Lol. You're not anywhere close to a free speech absolutist. Large online social spaces are public spaces and are given legal protections and exceptions because of it. And free speech has nothing to do with the law, it's an ethical principle, and using some swarmy psudo intellectual gotcha technical point tells me you actualky have nothing in your heart for true free speech, just another yahoo who wants to say everything they like is free speech and anything not is some sort of other speech -- hate speech, misinformation, fake news, whatever the moniker of the day is, you either let people speak without censoring them, or you are just another bigot.
Imagine, if you would, that the strict libertarians had much more influence in shaping the country. So much so that the roads are toll roads, the parks require a fee, and almost no libraries exist because the ROI just isn’t there.
Furthermore, there is no anti-trust legislation, and as a result, there are only a few companies that control all meeting places: the parks, the coffee shops, the roads, the pubs. And they have set up constant monitoring technology.

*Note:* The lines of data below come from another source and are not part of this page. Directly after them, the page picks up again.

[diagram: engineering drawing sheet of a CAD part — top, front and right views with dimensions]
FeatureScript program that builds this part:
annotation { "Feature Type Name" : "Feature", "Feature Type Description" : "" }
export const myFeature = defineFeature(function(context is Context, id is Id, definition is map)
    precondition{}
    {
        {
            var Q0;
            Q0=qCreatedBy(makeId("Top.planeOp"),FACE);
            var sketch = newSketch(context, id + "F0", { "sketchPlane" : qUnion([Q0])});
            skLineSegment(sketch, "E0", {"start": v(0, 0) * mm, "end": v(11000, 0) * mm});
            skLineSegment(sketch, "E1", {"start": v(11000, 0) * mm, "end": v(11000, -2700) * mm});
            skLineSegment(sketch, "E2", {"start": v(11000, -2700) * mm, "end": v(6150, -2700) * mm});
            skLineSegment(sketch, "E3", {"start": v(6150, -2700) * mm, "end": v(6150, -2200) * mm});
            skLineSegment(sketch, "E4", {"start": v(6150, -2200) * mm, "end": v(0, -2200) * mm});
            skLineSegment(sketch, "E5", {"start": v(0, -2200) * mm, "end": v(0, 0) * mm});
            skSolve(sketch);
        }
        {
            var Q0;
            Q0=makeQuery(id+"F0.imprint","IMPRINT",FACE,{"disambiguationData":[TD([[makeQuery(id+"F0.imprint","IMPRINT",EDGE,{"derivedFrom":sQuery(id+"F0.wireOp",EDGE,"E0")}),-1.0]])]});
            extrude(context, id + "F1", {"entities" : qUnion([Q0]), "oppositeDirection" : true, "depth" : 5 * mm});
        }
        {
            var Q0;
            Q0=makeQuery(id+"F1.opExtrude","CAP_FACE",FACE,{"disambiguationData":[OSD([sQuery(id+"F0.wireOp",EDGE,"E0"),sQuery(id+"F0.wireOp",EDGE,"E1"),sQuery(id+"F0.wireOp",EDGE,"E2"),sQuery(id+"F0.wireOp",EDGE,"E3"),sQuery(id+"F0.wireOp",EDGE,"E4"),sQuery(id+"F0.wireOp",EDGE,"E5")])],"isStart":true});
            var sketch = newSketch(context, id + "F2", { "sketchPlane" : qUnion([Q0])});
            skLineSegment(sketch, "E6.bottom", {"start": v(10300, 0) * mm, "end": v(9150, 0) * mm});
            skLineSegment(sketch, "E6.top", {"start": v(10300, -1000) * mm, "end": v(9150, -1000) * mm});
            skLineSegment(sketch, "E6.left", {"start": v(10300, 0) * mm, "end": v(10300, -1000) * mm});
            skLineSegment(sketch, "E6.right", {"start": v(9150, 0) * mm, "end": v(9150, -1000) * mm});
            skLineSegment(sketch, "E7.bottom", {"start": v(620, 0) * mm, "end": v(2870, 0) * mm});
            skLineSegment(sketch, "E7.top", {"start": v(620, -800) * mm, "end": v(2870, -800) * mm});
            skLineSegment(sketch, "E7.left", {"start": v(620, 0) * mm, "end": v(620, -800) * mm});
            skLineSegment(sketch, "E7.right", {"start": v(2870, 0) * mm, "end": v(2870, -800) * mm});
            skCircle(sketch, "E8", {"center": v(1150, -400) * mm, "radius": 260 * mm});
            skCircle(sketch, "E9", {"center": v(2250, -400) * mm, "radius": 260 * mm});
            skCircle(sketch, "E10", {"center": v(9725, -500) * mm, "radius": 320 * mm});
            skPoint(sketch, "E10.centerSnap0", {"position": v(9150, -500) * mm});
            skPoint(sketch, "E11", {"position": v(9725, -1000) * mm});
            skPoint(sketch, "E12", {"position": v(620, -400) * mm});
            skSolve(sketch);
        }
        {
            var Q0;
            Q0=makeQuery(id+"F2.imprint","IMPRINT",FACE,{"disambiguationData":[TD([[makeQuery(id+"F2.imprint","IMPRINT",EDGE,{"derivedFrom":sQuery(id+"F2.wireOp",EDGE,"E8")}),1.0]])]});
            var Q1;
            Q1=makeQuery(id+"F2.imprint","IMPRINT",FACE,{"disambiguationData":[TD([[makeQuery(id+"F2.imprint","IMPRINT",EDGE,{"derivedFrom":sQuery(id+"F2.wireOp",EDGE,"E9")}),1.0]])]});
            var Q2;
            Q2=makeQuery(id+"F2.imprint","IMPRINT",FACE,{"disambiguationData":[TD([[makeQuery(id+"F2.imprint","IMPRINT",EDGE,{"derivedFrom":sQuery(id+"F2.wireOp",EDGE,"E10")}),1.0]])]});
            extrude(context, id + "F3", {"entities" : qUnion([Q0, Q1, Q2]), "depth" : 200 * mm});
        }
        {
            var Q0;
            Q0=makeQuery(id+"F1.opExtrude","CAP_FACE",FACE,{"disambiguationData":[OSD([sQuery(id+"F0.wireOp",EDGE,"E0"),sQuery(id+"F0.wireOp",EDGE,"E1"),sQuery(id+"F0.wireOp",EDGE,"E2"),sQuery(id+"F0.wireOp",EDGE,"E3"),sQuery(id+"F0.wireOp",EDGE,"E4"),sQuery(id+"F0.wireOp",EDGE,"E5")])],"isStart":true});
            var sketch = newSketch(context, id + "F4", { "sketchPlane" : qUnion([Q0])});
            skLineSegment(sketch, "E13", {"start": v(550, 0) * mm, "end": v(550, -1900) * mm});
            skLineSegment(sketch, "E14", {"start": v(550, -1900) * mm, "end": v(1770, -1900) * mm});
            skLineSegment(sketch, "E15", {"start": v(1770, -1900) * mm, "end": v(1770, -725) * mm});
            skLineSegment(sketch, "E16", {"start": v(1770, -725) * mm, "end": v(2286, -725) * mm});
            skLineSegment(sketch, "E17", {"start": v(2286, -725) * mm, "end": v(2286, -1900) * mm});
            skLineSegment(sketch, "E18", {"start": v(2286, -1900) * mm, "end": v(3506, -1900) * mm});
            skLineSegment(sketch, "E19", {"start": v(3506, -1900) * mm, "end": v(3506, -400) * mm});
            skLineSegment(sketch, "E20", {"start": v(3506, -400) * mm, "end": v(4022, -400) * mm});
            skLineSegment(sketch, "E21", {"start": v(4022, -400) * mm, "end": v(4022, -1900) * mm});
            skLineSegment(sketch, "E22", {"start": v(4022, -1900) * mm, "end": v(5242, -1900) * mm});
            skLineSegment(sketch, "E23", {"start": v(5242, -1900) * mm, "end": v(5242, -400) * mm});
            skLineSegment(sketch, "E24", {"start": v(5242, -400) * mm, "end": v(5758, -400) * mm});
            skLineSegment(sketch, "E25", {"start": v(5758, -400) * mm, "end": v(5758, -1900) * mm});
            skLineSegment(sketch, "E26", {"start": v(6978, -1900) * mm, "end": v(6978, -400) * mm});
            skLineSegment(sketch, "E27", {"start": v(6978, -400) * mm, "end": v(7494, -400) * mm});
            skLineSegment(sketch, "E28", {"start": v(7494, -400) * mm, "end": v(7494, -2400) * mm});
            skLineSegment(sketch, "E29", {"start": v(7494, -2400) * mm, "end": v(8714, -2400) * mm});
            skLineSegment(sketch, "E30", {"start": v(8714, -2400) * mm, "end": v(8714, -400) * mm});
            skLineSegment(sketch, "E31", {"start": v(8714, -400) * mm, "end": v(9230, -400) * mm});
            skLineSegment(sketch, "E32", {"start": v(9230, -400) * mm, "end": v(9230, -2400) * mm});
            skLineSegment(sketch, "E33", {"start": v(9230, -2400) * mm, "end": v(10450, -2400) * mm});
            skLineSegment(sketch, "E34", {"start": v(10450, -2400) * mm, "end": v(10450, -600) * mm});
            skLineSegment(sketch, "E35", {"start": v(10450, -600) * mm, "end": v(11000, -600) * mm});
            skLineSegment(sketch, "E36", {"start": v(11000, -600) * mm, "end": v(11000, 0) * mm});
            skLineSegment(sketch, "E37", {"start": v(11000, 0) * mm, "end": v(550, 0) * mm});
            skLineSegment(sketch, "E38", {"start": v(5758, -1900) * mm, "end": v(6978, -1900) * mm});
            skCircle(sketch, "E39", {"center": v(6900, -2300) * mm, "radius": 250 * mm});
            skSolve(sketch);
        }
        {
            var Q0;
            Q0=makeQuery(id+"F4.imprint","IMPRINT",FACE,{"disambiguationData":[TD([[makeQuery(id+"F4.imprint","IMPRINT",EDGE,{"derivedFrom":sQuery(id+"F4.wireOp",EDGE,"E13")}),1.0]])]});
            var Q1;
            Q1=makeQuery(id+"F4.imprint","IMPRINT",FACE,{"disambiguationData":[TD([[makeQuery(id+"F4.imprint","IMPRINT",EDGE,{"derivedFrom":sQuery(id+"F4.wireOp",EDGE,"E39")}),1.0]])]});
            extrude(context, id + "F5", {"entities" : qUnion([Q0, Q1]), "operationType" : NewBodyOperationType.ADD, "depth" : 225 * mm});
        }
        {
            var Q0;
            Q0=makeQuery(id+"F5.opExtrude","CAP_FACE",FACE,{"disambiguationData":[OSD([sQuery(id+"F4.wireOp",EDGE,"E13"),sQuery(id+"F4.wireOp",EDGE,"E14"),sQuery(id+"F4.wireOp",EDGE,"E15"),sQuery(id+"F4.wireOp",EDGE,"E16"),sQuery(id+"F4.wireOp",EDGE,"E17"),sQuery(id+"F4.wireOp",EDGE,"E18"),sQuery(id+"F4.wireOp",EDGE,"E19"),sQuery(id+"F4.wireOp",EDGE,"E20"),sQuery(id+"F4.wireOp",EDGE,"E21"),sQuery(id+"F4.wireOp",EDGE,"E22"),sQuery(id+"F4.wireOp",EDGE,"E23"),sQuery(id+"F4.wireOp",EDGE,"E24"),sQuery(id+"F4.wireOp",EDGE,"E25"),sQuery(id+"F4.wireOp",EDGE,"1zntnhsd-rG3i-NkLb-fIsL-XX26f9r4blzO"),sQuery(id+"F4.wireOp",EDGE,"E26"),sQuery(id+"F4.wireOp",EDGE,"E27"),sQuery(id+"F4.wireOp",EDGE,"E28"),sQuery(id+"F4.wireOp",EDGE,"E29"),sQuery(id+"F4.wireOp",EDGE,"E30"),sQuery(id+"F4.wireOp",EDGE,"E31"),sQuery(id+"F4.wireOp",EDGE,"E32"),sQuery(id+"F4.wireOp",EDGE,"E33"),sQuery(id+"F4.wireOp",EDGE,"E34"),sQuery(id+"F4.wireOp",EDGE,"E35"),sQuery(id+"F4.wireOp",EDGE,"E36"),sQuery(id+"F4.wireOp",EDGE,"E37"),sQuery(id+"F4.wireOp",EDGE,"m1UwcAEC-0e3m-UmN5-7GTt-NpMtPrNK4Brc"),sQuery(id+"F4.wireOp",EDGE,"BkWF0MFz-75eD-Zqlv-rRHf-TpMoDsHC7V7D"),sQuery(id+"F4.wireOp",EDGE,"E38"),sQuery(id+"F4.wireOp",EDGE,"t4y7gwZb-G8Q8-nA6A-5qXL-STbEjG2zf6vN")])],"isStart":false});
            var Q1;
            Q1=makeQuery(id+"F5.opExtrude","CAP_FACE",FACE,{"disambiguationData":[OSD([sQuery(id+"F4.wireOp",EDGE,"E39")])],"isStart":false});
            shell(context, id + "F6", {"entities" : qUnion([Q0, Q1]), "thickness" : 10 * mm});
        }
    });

If you want to set up a protest on a street corner, it better align with the corporation’s views, or they will ban your access to the roads. If you want to talk with friends at the pub, don’t say anything out of line or you’re not coming back. Events can take place in parks, but make sure you only discuss the weather.
Of course, this is fine: you can always just meet at your own home and say what you think, because that is your own property.
…
I realize the analogy is overwrought, but there just doesn’t exist an online equivalent of a public space, and ideological enforcement is trivial. Comparing it to the rules we have for physical spaces mean we need to imagine what those physical spaces would be like if they operated like online spaces, and frankly the result is dystopian (in my opinion).
Surely the solution isn’t just to dismiss it as a non-problem? Or, I suppose, to stop looking for a solution because… solutions so far considered have negative side effects, which feels (practically speaking) the same to me.
I have no problem getting blocked but my only block on the Fediverse was accompanied by a block for all users on the same instance as me.